C’est ce même Stacy Peralta qui en 1976 crée, avec Tony Alva, la mythique #95 de Vans, rebaptisée par la suite Era. Un modèle qui devient vite la référence pour toute une génération de skateurs. A cette époque, la société ne se positionne plus depuis longtemps comme le fournisseur « de toute la famille ». Et c’est « Off The Wall » qui est devenu son slogan universel, en référence aux figures de skateboard. Mais il faudra attendre les années 80 et l’apparition des baskets Vans aux pieds de Sean Penn, dans « Fast Times at Ridgemont High » (« Ça chauffe au lycée Ridgemont ») en 1982 pour que Vans devienne un emblème pour les jeunes. Après ce film, mettant en scène un surfeur et sa passion pour l’adrénaline, la culture de la jeunesse californienne et les Classic Slip deviendront un phénomène mondial. Du jour au lendemain, le motif « checkerboard » est immédiatement identifiable et l’entreprise qui pesait alors 20 millions de dollars s’envole à 40 millions de dollars.
La favorite de Paul Van Doren ? L’ « UltraRange »
Mais les affaires ne vont pas bien pour autant. Vans s’éparpille, sa gamme est trop large, la marque tente de concurrencer Nike et Adidas sur leurs terrains. Et 1984, la société dépose une demande de protection en vertu du chapitre 11 de la loi sur les faillites américaine. Il faudra le retour de Paul Van Doren – parti une première fois à la retraite en 1980- à la présidence de la société pour la remettre sur les rails avant qu’il la quitte définitivement en 1988. Non sans prendre soin d’y installer quelques membres de sa famille : La petite-fille Kristy Van Doren est directrice principale du marketing de Vans pour les Amériques du Nord ; la petite-fille Jenny Battiest est directrice du merchandising pour les Amériques, et la fille Cheryl Van Doren est vice-présidente des ressources humaines, selon le magazine américain WWD.
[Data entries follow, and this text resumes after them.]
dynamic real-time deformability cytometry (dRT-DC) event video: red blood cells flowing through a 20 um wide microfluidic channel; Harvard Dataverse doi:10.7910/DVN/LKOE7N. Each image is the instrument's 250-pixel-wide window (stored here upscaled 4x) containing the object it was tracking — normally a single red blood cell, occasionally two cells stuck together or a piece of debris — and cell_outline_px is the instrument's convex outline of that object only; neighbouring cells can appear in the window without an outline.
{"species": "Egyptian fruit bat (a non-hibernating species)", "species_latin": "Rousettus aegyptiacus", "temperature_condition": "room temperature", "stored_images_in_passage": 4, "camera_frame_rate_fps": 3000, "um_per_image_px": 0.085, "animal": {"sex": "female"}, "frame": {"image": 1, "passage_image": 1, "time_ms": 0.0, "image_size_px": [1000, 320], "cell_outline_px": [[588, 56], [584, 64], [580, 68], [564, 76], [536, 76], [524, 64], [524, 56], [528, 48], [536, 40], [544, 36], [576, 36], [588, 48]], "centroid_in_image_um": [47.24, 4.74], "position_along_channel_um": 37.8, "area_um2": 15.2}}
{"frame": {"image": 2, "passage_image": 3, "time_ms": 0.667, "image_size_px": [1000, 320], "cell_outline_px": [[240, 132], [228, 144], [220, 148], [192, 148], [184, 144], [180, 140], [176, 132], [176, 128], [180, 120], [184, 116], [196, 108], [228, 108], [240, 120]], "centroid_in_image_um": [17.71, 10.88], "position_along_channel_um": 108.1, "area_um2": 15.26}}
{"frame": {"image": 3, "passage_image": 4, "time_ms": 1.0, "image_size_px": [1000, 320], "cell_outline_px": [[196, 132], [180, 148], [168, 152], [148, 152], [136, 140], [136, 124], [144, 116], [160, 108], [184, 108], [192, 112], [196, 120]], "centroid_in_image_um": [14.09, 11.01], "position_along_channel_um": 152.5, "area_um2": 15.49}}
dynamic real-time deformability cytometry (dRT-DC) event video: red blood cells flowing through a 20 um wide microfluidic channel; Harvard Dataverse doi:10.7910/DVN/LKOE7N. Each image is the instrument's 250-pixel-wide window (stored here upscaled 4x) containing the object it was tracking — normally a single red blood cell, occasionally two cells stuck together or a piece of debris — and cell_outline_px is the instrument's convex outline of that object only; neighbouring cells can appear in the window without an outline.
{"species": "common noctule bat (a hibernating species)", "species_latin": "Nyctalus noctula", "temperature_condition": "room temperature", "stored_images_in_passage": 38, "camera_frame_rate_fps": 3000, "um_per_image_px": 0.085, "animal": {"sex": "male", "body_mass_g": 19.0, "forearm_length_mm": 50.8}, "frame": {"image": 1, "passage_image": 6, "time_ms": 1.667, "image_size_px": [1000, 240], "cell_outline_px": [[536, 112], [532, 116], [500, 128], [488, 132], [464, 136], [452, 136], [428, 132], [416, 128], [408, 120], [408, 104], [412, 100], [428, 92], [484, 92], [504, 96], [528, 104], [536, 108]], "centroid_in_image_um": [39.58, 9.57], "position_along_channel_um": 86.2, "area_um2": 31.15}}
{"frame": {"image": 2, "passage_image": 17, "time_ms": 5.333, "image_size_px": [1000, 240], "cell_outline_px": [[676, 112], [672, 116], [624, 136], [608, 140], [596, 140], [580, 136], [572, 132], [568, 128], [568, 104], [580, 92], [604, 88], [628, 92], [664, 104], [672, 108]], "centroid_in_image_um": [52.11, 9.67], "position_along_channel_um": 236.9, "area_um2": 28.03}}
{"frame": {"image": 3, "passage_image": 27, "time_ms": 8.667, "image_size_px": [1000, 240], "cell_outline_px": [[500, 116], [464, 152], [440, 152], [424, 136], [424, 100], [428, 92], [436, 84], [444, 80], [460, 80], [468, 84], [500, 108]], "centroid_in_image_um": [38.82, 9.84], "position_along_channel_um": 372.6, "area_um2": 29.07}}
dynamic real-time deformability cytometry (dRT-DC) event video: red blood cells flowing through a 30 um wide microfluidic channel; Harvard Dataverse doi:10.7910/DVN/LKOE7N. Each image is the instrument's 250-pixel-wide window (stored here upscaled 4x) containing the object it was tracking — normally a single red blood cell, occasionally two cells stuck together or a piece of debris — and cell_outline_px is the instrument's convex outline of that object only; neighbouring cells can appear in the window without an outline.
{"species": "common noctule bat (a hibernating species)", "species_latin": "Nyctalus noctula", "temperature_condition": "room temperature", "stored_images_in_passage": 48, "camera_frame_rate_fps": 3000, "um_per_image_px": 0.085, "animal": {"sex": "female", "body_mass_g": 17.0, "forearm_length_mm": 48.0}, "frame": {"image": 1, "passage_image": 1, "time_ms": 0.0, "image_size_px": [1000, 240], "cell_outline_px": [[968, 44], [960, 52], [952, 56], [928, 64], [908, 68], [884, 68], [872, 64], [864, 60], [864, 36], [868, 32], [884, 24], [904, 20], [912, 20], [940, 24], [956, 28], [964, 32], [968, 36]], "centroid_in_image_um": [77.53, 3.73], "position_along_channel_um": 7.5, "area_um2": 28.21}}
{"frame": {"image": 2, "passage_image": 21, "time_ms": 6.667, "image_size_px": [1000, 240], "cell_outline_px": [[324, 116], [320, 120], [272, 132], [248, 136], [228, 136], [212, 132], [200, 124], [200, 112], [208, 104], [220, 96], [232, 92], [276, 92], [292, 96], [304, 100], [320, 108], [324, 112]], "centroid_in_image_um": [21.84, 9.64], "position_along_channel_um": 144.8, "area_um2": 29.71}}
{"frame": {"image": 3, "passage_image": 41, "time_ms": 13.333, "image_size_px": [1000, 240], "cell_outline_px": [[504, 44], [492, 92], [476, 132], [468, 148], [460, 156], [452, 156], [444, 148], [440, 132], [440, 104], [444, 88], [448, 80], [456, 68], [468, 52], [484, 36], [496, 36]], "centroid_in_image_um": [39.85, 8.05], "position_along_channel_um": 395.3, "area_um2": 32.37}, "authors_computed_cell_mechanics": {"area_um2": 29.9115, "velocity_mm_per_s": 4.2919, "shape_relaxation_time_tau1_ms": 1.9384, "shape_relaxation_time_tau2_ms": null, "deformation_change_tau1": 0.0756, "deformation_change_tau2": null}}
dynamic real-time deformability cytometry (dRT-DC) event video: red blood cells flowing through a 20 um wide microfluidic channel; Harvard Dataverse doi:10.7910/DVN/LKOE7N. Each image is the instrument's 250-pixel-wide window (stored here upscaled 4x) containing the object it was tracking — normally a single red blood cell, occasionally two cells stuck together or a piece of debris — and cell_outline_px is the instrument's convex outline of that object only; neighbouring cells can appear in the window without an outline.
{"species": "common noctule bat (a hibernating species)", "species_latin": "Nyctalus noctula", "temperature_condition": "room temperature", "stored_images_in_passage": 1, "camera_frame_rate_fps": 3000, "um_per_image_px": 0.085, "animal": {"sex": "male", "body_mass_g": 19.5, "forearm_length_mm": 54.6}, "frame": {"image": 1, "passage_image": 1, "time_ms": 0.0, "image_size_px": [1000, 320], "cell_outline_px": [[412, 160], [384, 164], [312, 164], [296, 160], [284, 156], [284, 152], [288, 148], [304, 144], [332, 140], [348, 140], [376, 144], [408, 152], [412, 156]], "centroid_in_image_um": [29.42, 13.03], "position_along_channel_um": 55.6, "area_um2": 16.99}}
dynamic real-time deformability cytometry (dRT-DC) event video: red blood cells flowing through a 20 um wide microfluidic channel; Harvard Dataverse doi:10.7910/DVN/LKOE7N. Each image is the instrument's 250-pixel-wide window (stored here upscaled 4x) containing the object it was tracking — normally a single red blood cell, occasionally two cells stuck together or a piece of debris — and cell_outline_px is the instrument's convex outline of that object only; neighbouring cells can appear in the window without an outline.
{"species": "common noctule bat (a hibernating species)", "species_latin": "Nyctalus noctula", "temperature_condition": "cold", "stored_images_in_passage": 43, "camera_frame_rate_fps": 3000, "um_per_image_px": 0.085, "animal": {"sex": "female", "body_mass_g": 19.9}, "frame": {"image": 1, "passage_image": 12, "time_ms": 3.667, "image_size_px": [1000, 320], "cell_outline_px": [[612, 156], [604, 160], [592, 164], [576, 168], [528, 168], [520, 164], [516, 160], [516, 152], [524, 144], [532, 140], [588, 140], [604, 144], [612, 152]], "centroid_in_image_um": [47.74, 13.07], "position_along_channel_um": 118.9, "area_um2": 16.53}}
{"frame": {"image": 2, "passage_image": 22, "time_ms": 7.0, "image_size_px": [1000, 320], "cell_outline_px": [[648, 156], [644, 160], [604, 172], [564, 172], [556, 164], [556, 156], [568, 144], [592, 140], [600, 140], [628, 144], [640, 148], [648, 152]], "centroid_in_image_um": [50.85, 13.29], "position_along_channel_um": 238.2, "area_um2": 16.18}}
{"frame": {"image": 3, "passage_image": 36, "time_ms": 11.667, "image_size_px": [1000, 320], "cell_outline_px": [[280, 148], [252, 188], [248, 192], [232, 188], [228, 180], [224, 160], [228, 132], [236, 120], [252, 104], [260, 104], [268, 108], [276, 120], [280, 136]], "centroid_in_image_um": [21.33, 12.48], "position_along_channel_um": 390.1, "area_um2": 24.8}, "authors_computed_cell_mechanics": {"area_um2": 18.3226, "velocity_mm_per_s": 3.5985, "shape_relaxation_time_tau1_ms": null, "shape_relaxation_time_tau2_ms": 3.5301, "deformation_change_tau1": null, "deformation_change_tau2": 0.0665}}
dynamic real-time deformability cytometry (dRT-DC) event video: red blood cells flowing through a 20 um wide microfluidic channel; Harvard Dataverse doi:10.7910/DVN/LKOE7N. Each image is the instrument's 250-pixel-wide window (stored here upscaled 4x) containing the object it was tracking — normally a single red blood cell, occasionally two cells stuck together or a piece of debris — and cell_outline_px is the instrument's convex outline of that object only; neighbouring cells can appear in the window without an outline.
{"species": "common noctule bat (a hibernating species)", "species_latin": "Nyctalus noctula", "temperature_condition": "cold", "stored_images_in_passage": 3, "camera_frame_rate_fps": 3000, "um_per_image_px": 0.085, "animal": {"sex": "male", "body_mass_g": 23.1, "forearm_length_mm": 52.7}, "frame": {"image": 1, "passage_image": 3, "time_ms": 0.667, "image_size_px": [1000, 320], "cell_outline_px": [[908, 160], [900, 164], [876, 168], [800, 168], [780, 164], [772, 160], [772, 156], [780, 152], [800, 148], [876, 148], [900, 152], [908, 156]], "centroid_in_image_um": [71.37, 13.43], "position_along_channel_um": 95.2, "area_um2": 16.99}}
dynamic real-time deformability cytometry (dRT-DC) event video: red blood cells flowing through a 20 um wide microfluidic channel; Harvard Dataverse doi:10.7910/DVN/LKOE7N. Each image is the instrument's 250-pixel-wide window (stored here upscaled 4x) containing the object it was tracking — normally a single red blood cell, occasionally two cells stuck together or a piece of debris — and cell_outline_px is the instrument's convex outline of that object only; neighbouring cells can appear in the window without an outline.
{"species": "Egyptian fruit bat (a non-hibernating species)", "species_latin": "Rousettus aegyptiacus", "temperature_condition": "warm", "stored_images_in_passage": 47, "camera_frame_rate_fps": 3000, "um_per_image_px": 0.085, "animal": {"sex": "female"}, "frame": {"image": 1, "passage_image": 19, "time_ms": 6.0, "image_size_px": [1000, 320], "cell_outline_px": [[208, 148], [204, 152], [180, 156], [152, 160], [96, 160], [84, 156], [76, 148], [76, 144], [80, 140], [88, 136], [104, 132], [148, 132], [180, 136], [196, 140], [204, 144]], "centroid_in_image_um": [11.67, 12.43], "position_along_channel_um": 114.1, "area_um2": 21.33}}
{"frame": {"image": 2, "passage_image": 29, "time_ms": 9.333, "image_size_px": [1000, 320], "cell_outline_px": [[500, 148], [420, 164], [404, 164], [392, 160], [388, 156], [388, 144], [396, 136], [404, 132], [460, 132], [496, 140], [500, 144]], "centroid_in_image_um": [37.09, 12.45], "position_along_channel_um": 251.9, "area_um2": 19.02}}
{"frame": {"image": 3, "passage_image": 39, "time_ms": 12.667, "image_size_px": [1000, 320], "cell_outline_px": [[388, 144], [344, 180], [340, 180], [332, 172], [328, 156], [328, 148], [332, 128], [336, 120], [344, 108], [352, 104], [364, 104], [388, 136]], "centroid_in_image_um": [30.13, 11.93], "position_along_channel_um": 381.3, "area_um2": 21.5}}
Aujourd’hui, la marque – vendue en 2004 au groupe VF Corporation, propriétaire notamment de The North Face et de Supreme – pèse 4 milliards de dollars et continue d’occuper le terrain sur tous les fronts de la culture jeune. Via des événement musicaux, tels que le Vans Warped Tour qui a tourné pendant 25 ans, devenant un tremplin pour Katy Perry, Green Day, Eminem, Black Eyed Peas et bien d’autres. La collaboration avec Karl Lagerfeld, Marc Jacobs et surtout avec Supreme, en 1996, très médiatisée. Et bien sûr l’ouverture de skate parks partout dans le monde, sans parler de la création d’événements de la glisse. A commencer par le Vans US Open of Surfing, le Vans Duct Tape Festival, évènement de longboard classic et le Vans Triple Crown. De quoi consolider ses bases dans le milieu de surf, du skate et du snowboard. En France, le team Vans est large. Côté surf, on compte Lee-Ann Curren, Margaux Arramon-Tucoo, Clovis Donizetti, Adrien Toyon, Titouan Boyer, Kepa et Gaizka Housset ou encore Jules Lepecheux. Côté skate : Victor Pellegrin, Sam Partaix et Valentin Bauer, pour ne citer qu’eux.
A leurs pieds, des vans. Peu avant sa mort, Paul Van Doren en portait lui aussi, à 90 ans. Des « UltraRange » avec une bande blanche. Ses préférées, expliquait-il volontiers.